[Opening Given information section]

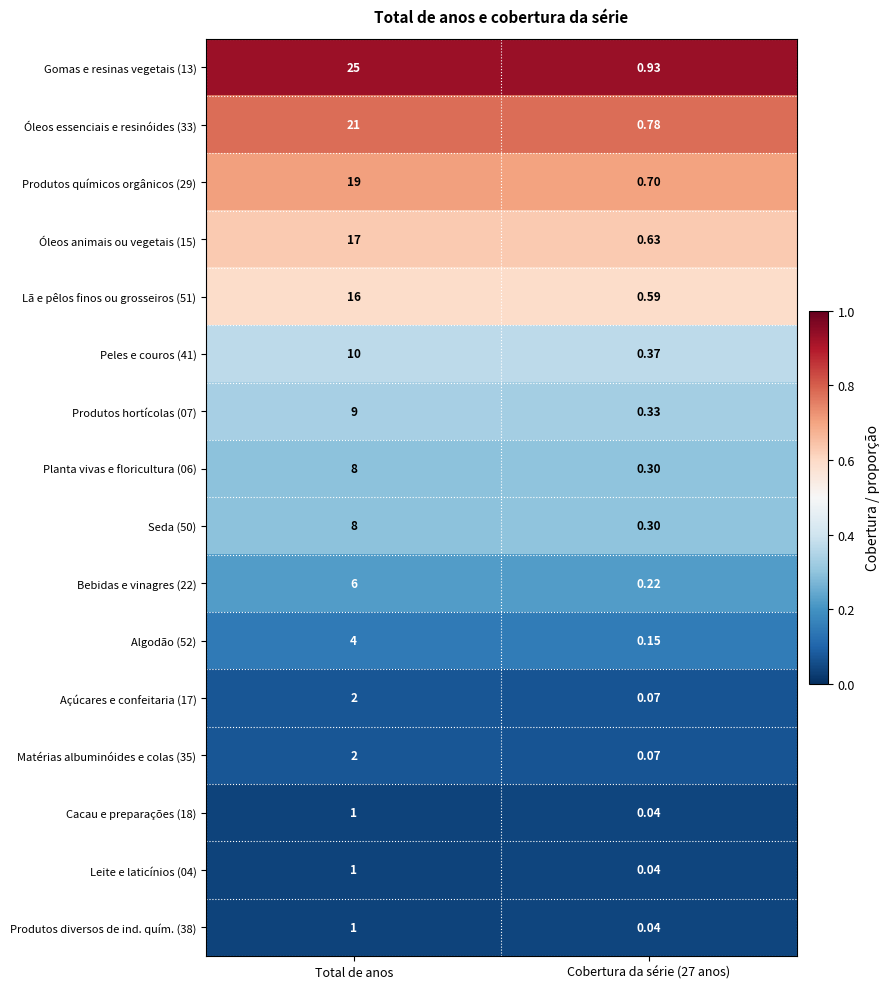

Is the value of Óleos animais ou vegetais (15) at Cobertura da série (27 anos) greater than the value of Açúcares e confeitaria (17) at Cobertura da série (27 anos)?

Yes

[Closing Given information section]
[Opening Given information section]

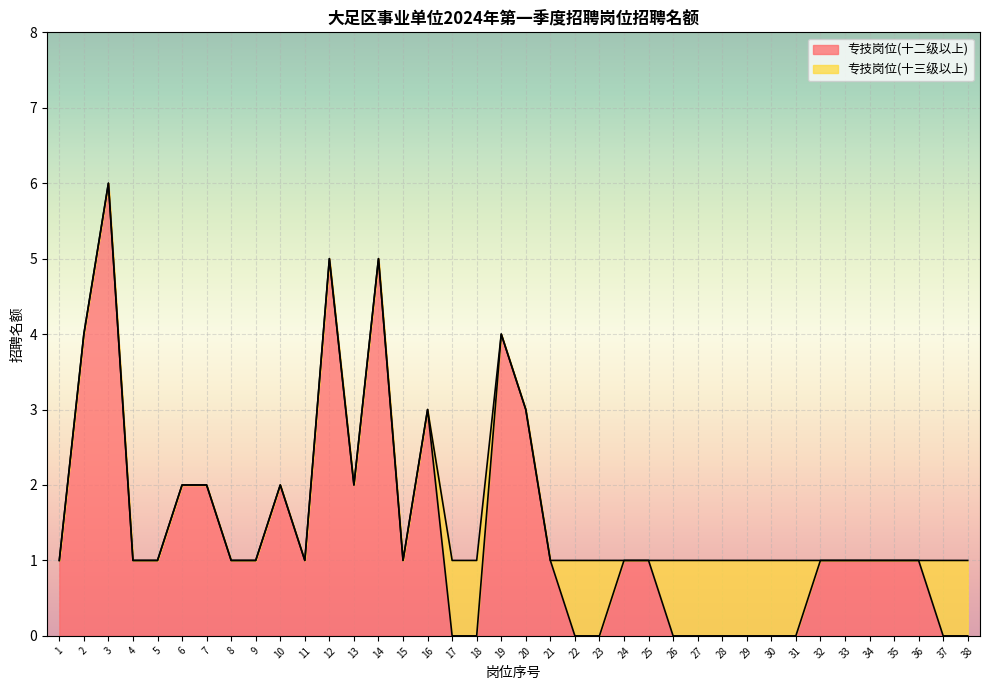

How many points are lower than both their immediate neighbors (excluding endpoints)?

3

[Closing Given information section]
[Opening Given information section]

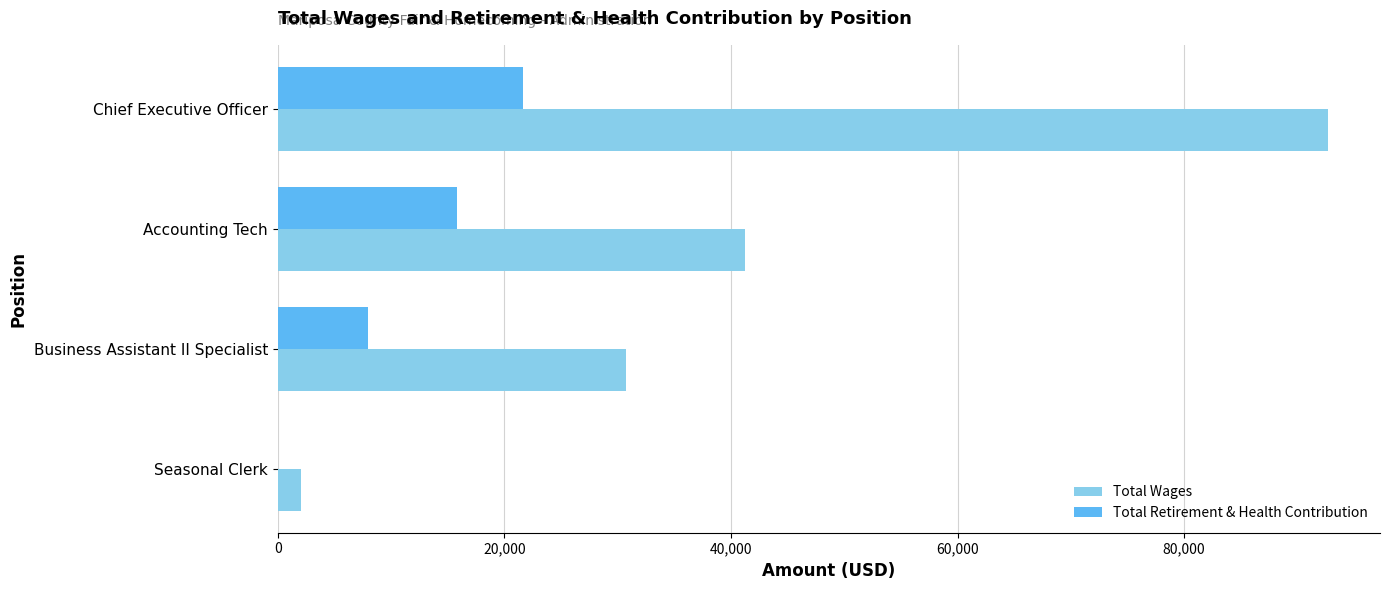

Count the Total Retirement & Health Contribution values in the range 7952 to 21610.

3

[Closing Given information section]

Your goal
Gather each line of the listing above that contains the word "than". Treat uppercase and lowercase as different.

Answer for the task
Is the value of Óleos animais ou vegetais (15) at Cobertura da série (27 anos) greater than the value of Açúcares e confeitaria (17) at Cobertura da série (27 anos)?
How many points are lower than both their immediate neighbors (excluding endpoints)?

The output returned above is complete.